No, I'm saying that lots of people simply celebrated the fact that the New York Times ran a nice, solid news feature on efforts by priests, monks, scientists and construction workers to study and repair the shrine surrounding the tomb of Jesus. To be honest, however, some would say that they celebrated the fact that the story mentioned that millions of Christians do, in fact, believe in that whole "Up From the Grave He Arose" thing.
In other words, we do not have a new entry in our occasional GetReligion series on the Gray Lady offering the opposite point of view, as in our recent post: "Believe it or not: The New York Times has quietly returned to its 'Jesus is dead' theme."

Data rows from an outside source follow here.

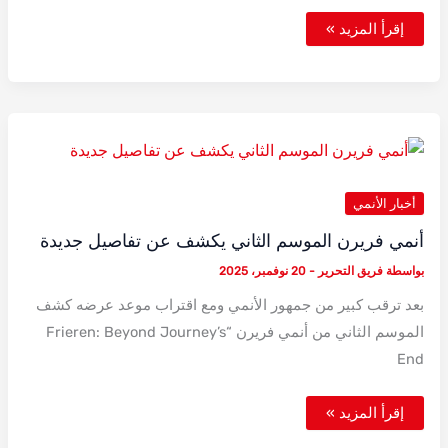
ترند
إقرأ المزيد »
رسمة
فريرن:
رسمة
بسيطة
تحولت
لدرس
عالمي
في
أساسيات
الرسم
أخبار الأنمي
أنمي فريرن الموسم الثاني يكشف عن تفاصيل جديدة
بواسطة
فريق التحرير
-
20 نوفمبر، 2025
بعد ترقب كبير من جمهور الأنمي ومع اقتراب موعد عرضه كشف
الموسم الثاني من أنمي فريرن “Frieren: Beyond Journey’s
End
أنمي
إقرأ المزيد »
فريرن
الموسم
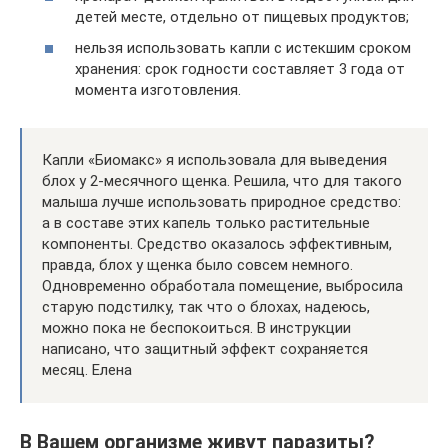
детей месте, отдельно от пищевых продуктов;
нельзя использовать капли с истекшим сроком
хранения: срок годности составляет 3 года от
момента изготовления.
Капли «Биомакс» я использовала для выведения
блох у 2-месячного щенка. Решила, что для такого
малыша лучше использовать природное средство:
а в составе этих капель только растительные
компоненты. Средство оказалось эффективным,
правда, блох у щенка было совсем немного.
Одновременно обработала помещение, выбросила
старую подстилку, так что о блохах, надеюсь,
можно пока не беспокоиться. В инструкции
написано, что защитный эффект сохраняется
месяц. Елена
В Вашем организме живут паразиты?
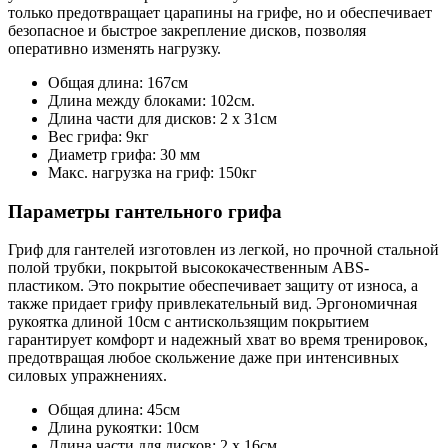
только предотвращает царапины на грифе, но и обеспечивает
безопасное и быстрое закрепление дисков, позволяя
оперативно изменять нагрузку.
Общая длина: 167см
Длина между блоками: 102см.
Длина части для дисков: 2 х 31см
Вес грифа: 9кг
Диаметр грифа: 30 мм
Макс. нагрузка на гриф: 150кг
Параметры гантельного грифа
Гриф для гантелей изготовлен из легкой, но прочной стальной
полой трубки, покрытой высококачественным ABS-
пластиком. Это покрытие обеспечивает защиту от износа, а
также придает грифу привлекательный вид. Эргономичная
рукоятка длиной 10см с антискользящим покрытием
гарантирует комфорт и надежный хват во время тренировок,
предотвращая любое скольжение даже при интенсивных
силовых упражнениях.
Общая длина: 45см
Длина рукоятки: 10см
Длина части для дисков: 2 х 16см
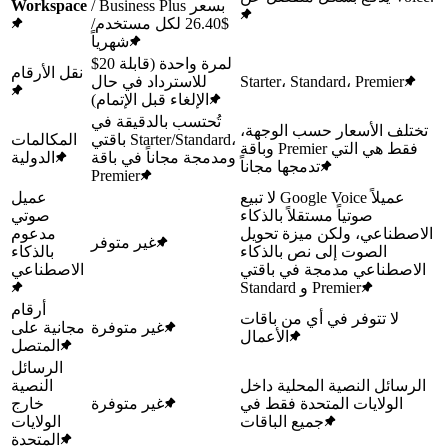
/ Business Plus بسعر
Workspace
$26.40 لكل مستخدم/
شهرياً
$20 لمرة واحدة (قابلة
نقل الأرقام
Starter، Standard، Premier
للاسترداد في حال
الإلغاء قبل الإتمام)
تُحتسب بالدقيقة في
تختلف الأسعار حسب الوجهة،
باقتي Starter/Standard،
المكالمات
وباقة Premier فقط هي التي
ومدمجة مجاناً في باقة
الدولية
تدمجها مجاناً
Premier
لا تبيع Google Voice عميلاً
عميل
صوتياً مستقلاً بالذكاء
صوتي
الاصطناعي، ولكن ميزة تحويل
مدعوم
غير متوفر
الصوت إلى نص بالذكاء
بالذكاء
الاصطناعي مدمجة في باقتي
الاصطناعي
Standard و Premier
أرقام
لا تتوفر في أي من باقات
غير متوفرة
مجانية على
الأعمال
المتصل
الرسائل
الرسائل النصية المحلية داخل
النصية
الولايات المتحدة فقط في
غير متوفرة
خارج
جميع الباقات
الولايات
المتحدة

Still, there is one rather strange thing, in terms of journalism, about this news story (emphasis on the word "news"). Let's see if you can spot it. Here is the overture:
JERUSALEM -- The only mystical power visible was the burning light from seven tapered candles. And yet for ages, the tomb that sits at the center of history has captured the imaginations of millions around the world.
For centuries, no one looked inside -- until last week, when a crew of specialists opened the simple tomb in Jerusalem’s Old City and found the limestone burial bed where tradition says the body of Jesus Christ lay after his crucifixion and before his resurrection.

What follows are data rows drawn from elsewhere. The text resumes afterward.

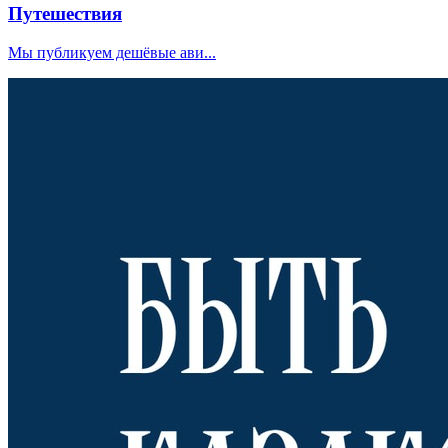
Путешествия
Мы публикуем дешёвые ави...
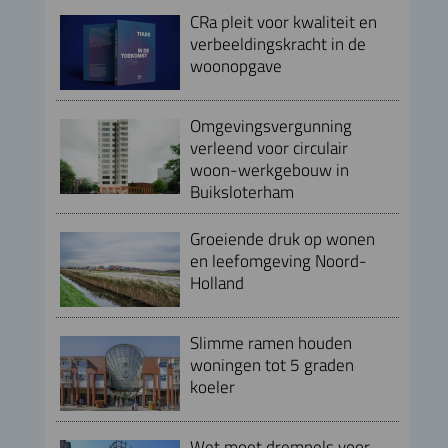
CRa pleit voor kwaliteit en
verbeeldingskracht in de
woonopgave
Omgevingsvergunning
verleend voor circulair
woon-werkgebouw in
Buiksloterham
Groeiende druk op wonen
en leefomgeving Noord-
Holland
Slimme ramen houden
woningen tot 5 graden
koeler
Wet moet drempels voor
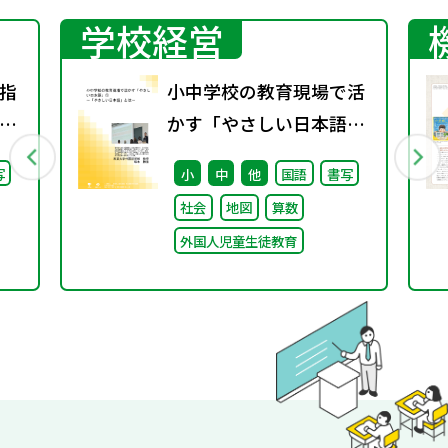
学校経営
指
小中学校の教育現場で活
り
かす「やさしい日本語」
会
① ～「やさしい日本語」
写
小
中
他
国語
書写
し
とは～
社会
地図
算数
外国人児童生徒教育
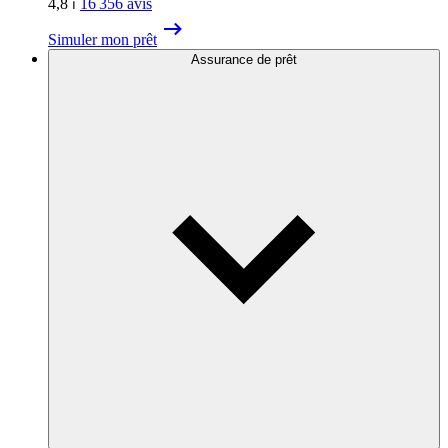
4,8
⏐
16 356
avis
Simuler mon prêt
Assurance de prêt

“We saw where Jesus Christ was laid down,” Father Isidoros Fakitsas, the superior of the Greek Orthodox Patriarchate, told me. “Before, nobody has.” Or at least nobody alive today. “We have the history, the tradition. Now we saw with our own eyes the actual burial place of Jesus Christ.”
For 60 hours, they collected samples, took photographs and reinforced the tomb before resealing it, perhaps for centuries to come.